Parris mêle les faits connus de la vie de Bruno à la fiction: nous savons qu'il était à Londres, à l'époque élisabéthaine, entre 1583 et 1585, et chez Parris six romans, il passe cette fois comme un espion à la cour élisabéthaine et à l'emploi de Francis Walsingham. La scène est donc placée pour une série de romans sur la foi et les loyautés politiques divisées, et Bruno rencontre souvent des complots catholiques visant Elizabeth I.

Comme avec les romans de Sansom, ce sont les fidélités personnelles complexes et divisées du principal protagoniste qui fournissent la matière à réflexion. Bruno peut-il être un hérétique et un homme bon, tous en même temps?

Sarah Dunant 

S'éloignant des interactions avec de véritables personnages historiques, le triptyque de Dunant sur les romans de la Renaissance explore différents aspects de la vie des femmes dans l'Italie de la Renaissance. Ces romans - La naissance de Vénus (2003), Dans la Compagnie du Courtesan (2006), et Sacrés Cœurs (2009) - sont méticuleusement recherchées mais suivent la vie d'héroïnes fictives plutôt que réelles.

Les romans de Dunant ne fonctionnent pas comme une série autour d'un personnage central. Au lieu de cela, chaque roman imagine un scénario centré sur les choix d'une femme en particulier. Nous pourrions suivre Dunant dans le cœur d'un couvent ferrarais, où un novice a été placé contre sa volonté, ou nous pourrions partager la vie d'une courtisane vénitienne qui tombe amoureuse et compromet donc sa capacité à travailler comme prostituée.
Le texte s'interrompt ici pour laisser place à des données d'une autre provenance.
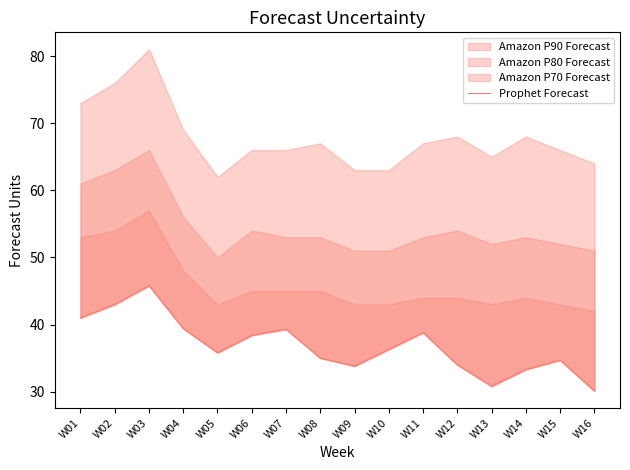

The value at W01 is 27.3. True or false?

False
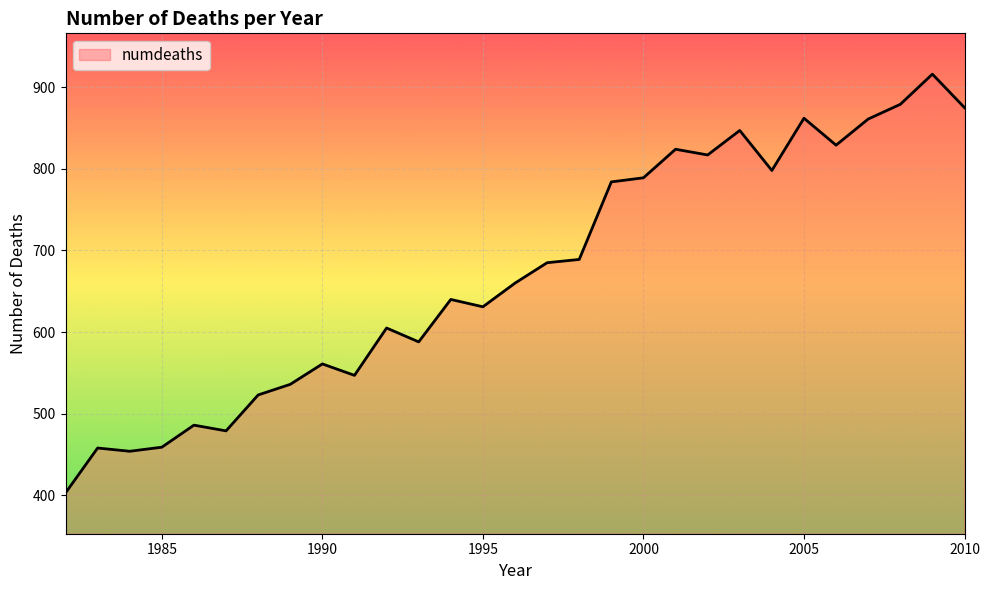

What is the greatest value displayed?

916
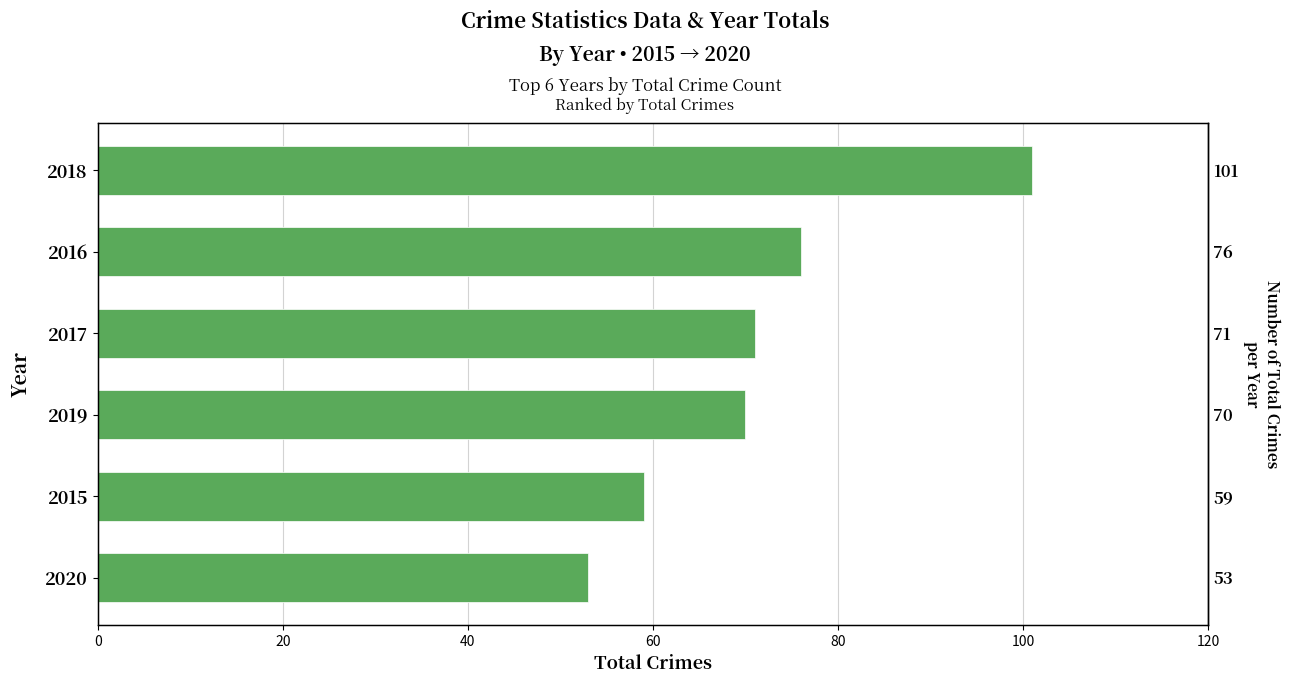

Reading right to left, what are all the values shown in this chart?

53	59	70	71	76	101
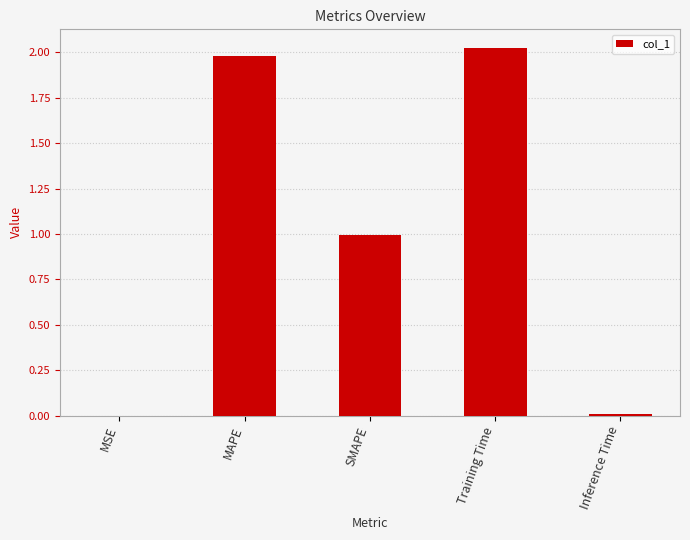

What is the ratio of the value at SMAPE to the value at Training Time?

0.5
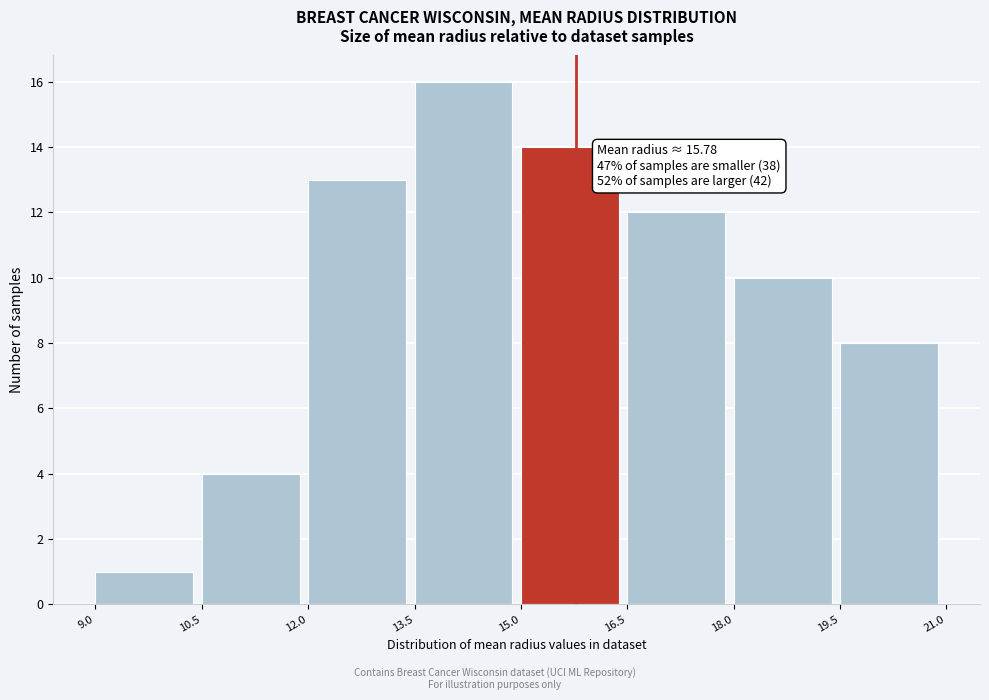

Over which range of the x-axis is the bar tallest?

13.5 to 15.0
Dunant nous permet ainsi d'imaginer comment la vie des femmes dans l'Italie de la Renaissance s'interpose entre les normes sociétales strictement prescrites et les réactions émotionnelles propres des femmes à ces restrictions. Les livres défient un lecteur moderne d'imaginer l'impact sur les normes et les attentes de genre sur les comportements permis aux femmes 15 siècle et se demandent si ces femmes étaient si différentes des contemporaines dans leur recherche de l'amour et la liberté d'être elles-mêmes. 

Toby Clements

Mon dernier choix pour la liste est Toby Clements, avec son premier roman Kingmaker: pèlerins d'hiver. Le livre se déroule pendant la Guerre des Roses, couvrant exactement le même terrain historique que La série Kingmaker de Conn Iggulden. Les deux auteurs sont finalement concernés par les fortunes de Richard Neville, le comte de Warwick, le «faiseur de rois», dont les choix politiques déterminent l'ascension et la chute de la maison d'York. La série d'Iggulden se concentre sur Neville lui-même, dépeignant un homme d'Etat en conflit faisant des choix difficiles qui déchirent sa propre famille.
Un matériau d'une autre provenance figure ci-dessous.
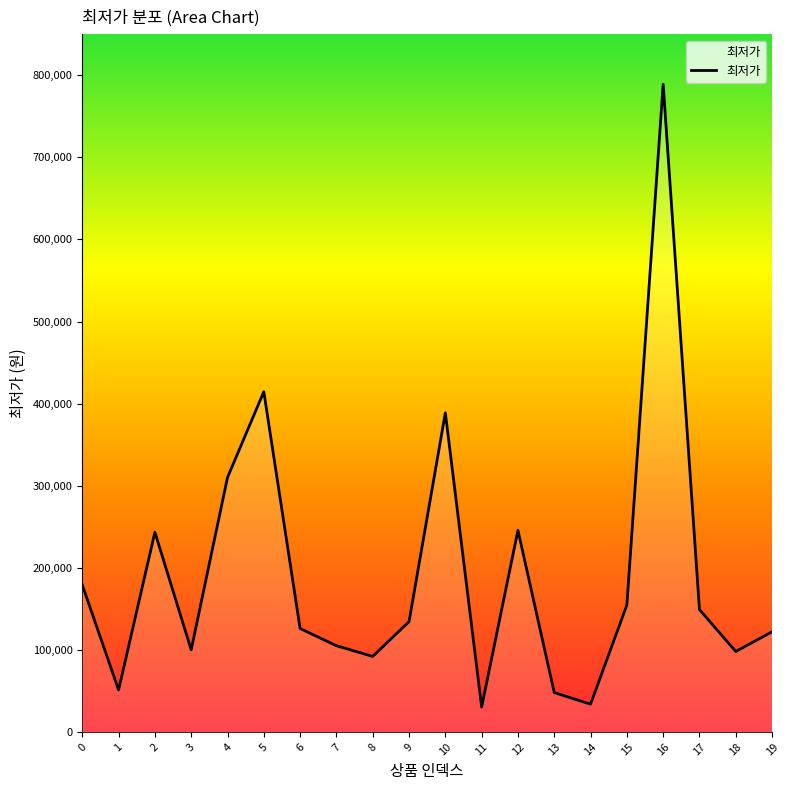

What is the difference between the maximum and minimum values?

758700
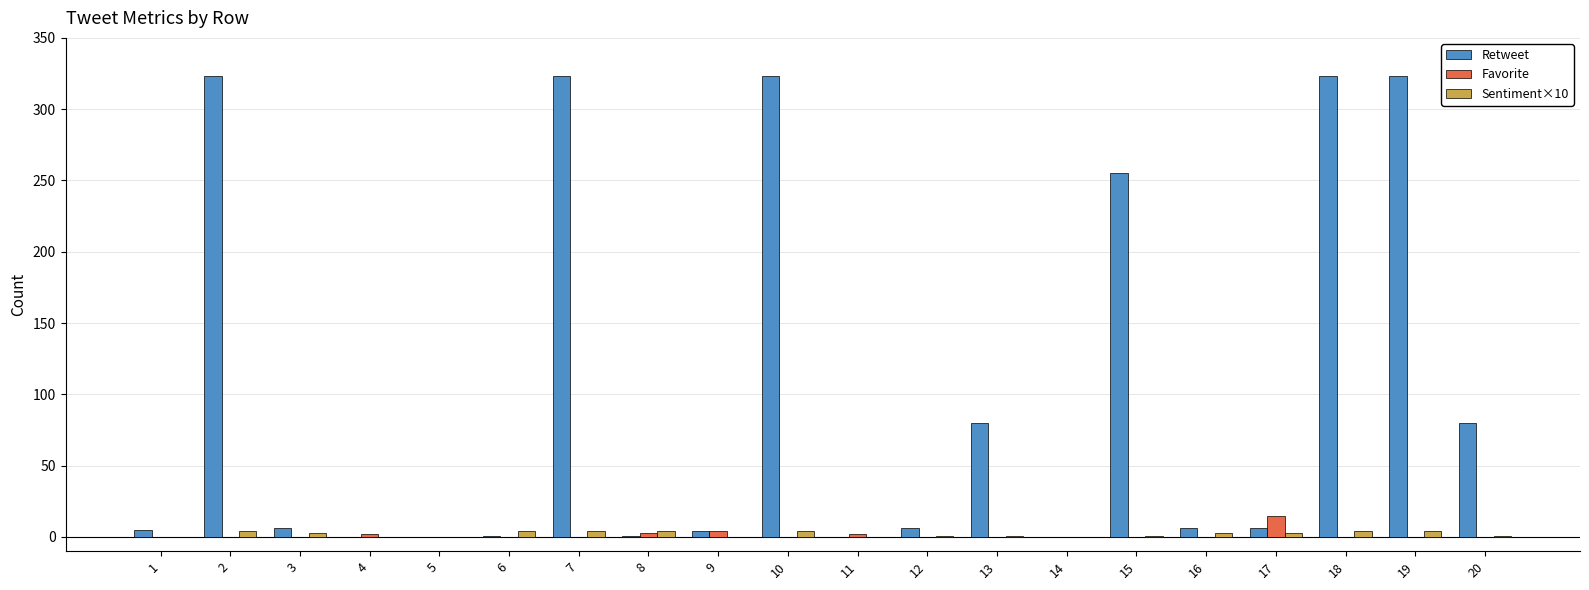

Which series changed the most between 7 and 20?

Retweet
Clements se concentre sur l'autre extrémité du spectre politique, racontant comment les choix du Kingmaker ont un impact sur les sans-voix et les privés de droits: il parle d'une religieuse et d'un scribe qui quittent les environs sûrs et abrités de leurs maisons religieuses conflit avec aucun sens antérieur de loyauté. Les deux sont à la recherche d'une identité, et les deux font face à des choix qui parfois brisent leur amitié, et parfois les rapproche.
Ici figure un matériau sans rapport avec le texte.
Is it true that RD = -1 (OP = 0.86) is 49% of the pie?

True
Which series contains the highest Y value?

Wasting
Le meilleur des romans historiques apporte l'histoire vivante comme rien d'autre ne peut le faire. Les romans peuvent fournir une échappatoire à la réalité, mais ce qu'un roman historique fait, comme rien d'autre, c'est de faire vivre le passé.

A propos de l'auteur

Gabriele Neher, professeur adjoint d'histoire de l'art, Université de Nottingham

Cet article a été publié initialement le The Conversation. Lis le article original.